Após uma série de denúncias divulgadas pelo Fantástico desde janeiro de 2015, os suspeitos foram obrigados a mudar de estratégia, diz a polícia. "A partir de então, passaram a utilizar o pagamento em espécie para tentar de alguma forma evitar o rastreamento", contou o delegado que investiga o caso, Adriano Valente.

Vítimas

A estimativa é de que pelo menos 60 pessoas tenham sido vítimas do golpe só neste ano. No entanto, a polícia informa que dezenas de pessoas têm procurado as delegacias desde a última quinta-feira (1º), quando foi deflagrada a primeira fase da operação Hyde – em alusão ao médico que virou monstro na literatura e no cinema.

Uma delas é a mulher que relata quase ter morrido por causa de um fio-guia (por onde passam cateteres) deixado no pescoço dela. A polícia investiga se ela foi alvo de tentativa de homicídio. AoG1, ela tinha relatado que se sentia "usada" pelos médicos. "Não me viram como uma paciente. Não me tratavam como uma vida e sim como algo que estava gerando lucro."

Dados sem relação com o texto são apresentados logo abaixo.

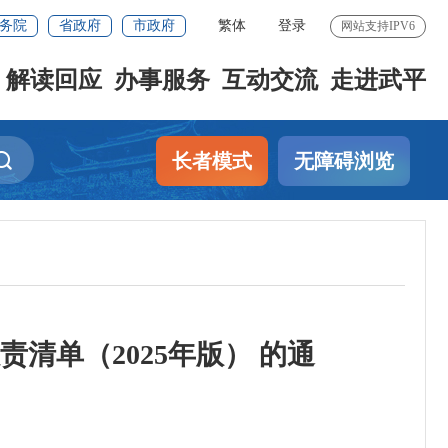
务院
省政府
市政府
繁体
登录
网站支持IPV6
解读回应
办事服务
互动交流
走进武平
长者模式
无障碍浏览
清单（2025年版） 的通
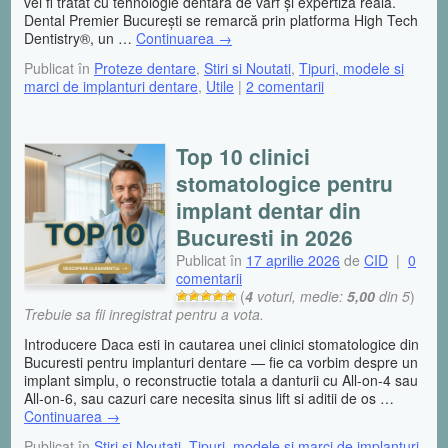
vei fi tratat cu tehnologie dentară de vârf și expertiză reală.
Dental Premier București se remarcă prin platforma High Tech
Dentistry®, un …
Continuarea
→
Publicat în
Proteze dentare
,
Stiri si Noutati
,
Tipuri, modele si
marci de implanturi dentare
,
Utile
|
2 comentarii
Top 10 clinici
stomatologice pentru
implant dentar din
Bucuresti in 2026
Publicat în
17 aprilie 2026
de
CID
|
0
comentarii
(
4
voturi, medie:
5,00
din 5
)
Trebuie sa fii inregistrat pentru a vota.
Introducere Daca esti in cautarea unei clinici stomatologice din
Bucuresti pentru implanturi dentare — fie ca vorbim despre un
implant simplu, o reconstructie totala a danturii cu All-on-4 sau
All-on-6, sau cazuri care necesita sinus lift si aditii de os …
Continuarea
→
Publicat în
Stiri si Noutati
,
Tipuri, modele si marci de implanturi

Outra vítima, que perdeu os movimentos do corpo, afirma que o grupo "tem brincado com a vida das pessoas". "Isso é muito triste porque a gente não pode contar com uma pessoa que diz que se formou para poder ajudar, para poder estar ali, melhorando a vida de uma pessoa com dores ou com outros tipos de problema", lamentou. "Para mim, são monstros."

Repercussão
Presidente do Sindicato dos Médicos do DF, Gutemberg Fialho disse que, se as denúncias forem comprovadas, os médicos devem ser punidos severamente. "Essa prática de indicar procedimentos desnecessários e superfaturados expõe pacientes a risco e aumenta os custos de operação. Isso é ruim quando acontece no sistema público e também é quando ocorre no sistema privado, na medicina suplementar, pois o usuário acaba pagando um preço elevado."

O Conselho Regional de Medicina informou que vai abrir sindicância para apurar a denúncia do ponto de vista ético e profissional. Se confirmados os indícios, um processo contra os médicos envolvidos pode ser instaurado.